Art

The City is the Pot, and We are the Meat

by Jessica Laub | 28.06.17

Alma Itzhaky is a Tel Aviv-based artist. Her urban environment has influenced many of her works, allowing her to capture slices of life that reflect Tel Aviv-Jaffa’s contemporary political conditions without missing its vibrancy. This way of seeing political and personal matters as intrinsically linked is a constant in her works–even those that are not rooted in any physical setting.

In her new solo show, The City is the Pot, and We are the Meat, curated by Ofra Harnam, Itzhaky applies personal and political elements in order to focus on the human body and its decomposition. In three bodies of work, composed of her tried-and-true oil paintings, and her experimentation with watercolors and video, she pieces together the idea that the human body is a condition of the outside world and its innermost thoughts.

Feeding the birds, 2016.

Feeding the birds, 2016.

In some ways, the oil paintings in The City is the Pot are connected to Itzhaky’s previous show, Judaea Navalis, which was exhibited at the Tel Aviv Museum of Art in 2015 and portrayed life in Tel Aviv-Jaffa.
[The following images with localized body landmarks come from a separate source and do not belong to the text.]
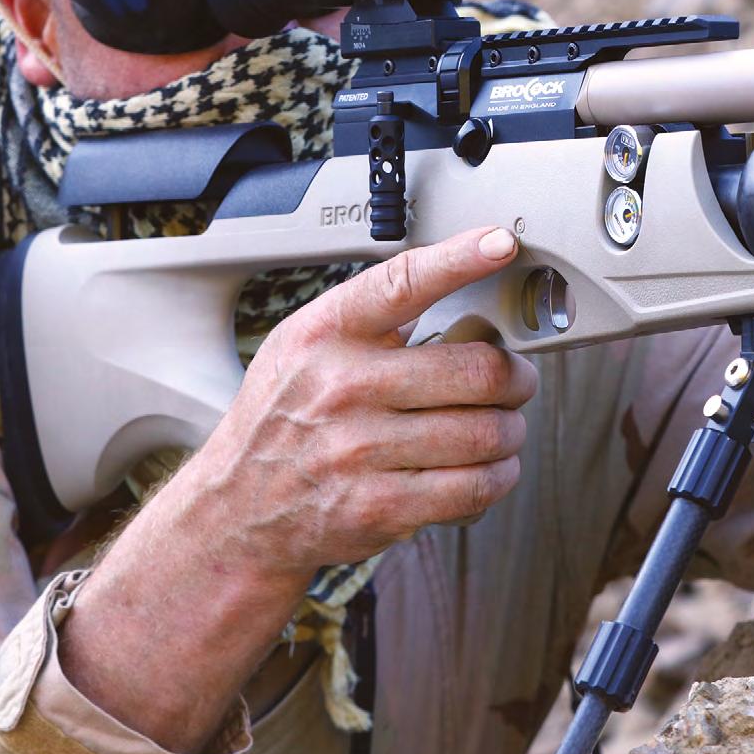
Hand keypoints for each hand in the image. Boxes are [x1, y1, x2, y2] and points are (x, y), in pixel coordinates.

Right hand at [178, 225, 537, 583]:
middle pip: (477, 370)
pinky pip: (474, 487)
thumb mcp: (302, 347)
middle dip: (516, 378)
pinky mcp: (379, 507)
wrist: (237, 509)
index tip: (500, 243)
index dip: (459, 260)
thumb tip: (460, 292)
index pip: (402, 283)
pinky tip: (487, 469)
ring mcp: (359, 450)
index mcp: (327, 334)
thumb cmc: (284, 419)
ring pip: (487, 433)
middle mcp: (342, 386)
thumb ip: (369, 320)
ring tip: (502, 430)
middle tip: (517, 382)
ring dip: (511, 433)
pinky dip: (497, 477)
In her new oil paintings, the same setting enables Itzhaky to explore how the physical body deteriorates when exposed to an intense environment. This starts on the South Tel Aviv street just outside her studio, which she describes as male-dominated, underdeveloped and noisy. These aspects are, in part, political ramifications that define and distinguish South Tel Aviv from the rest of the city. But these works feel personal more than they do ideological. Itzhaky’s gaze reflects this as she introduces the unexpected, interesting characters whom she experiences daily—like the figurine crafter who works outside everyday, no matter the weather—with a certain amazement at how they withstand the elements.

Itzhaky’s signature style allows her to construct, through her brushstrokes, the musculature posture of the damaged body. In this way, the aesthetics reinforce the underlying theme of an “exposed existence”. The oil paints also capture the color and energy of the environment, reflecting its political reality and Itzhaky’s deeply intimate knowledge of it simultaneously.

The Amulet Maker, 2017

The Amulet Maker, 2017

The watercolor and video works are not only new mediums to Itzhaky, they allow her to turn inward while considering the body and its ruin and bring an element of playfulness. These materialized during the US presidential campaign and the outbreak of fires in Israel, when Itzhaky was completing her Rappaport Prize residency in New York. She describes that time as feeling “biblical…as if the world caught fire” (The title of the show comes from Ezekiel and refers to this notion of doom.). (The title of the show comes from Ezekiel and refers to this notion of doom.). In New York, she was missing what was so vital to her oil paintings: a deep connection to her place. Instead, she was able to tap into her own “personal rumination about death” that arose in response to the political crisis, and she shows how an internal experience like this can also affect the body.

The watercolor paintings hone in on the “extreme bodily conditions, [such as] sexual pleasure or falling apart” and the cultural norms that suggest these are somehow shameful and must be buried under a facade. They stem from Itzhaky’s own personal interest in how so many religions, Judaism included, have extensive laws about the body. These works explore the tension between what one feels on the inside and how that person presents on the outside can make for a distressing internal experience, and this causes the body harm. This conflict is reinforced aesthetically; at first glance the lightness of the watercolors project a feeling of whimsy, but in contrast to the heaviness of the emotions that are involved, this is just another façade.

Meat and Flower

Meat and Flower

“Is death a worst-case scenario or something to come to terms with”? These views tend to vary among cultures, but Itzhaky’s video offers its own take; with a dog eating a piñata, it reflects an amusing, not-worst-case scenario of death. With confetti and all, it is an (outwardly) playful way in which she revisits her election-induced existential thinking, as well as the religious and cultural norms surrounding the treatment of the body after death. Most of all, it is a personal conclusion to Itzhaky’s investigation into the processes that drive the body’s deterioration.


“The City is the Pot, and We are the Meat” is on view at Hezi Cohen Gallery through Saturday, 15.7.2017.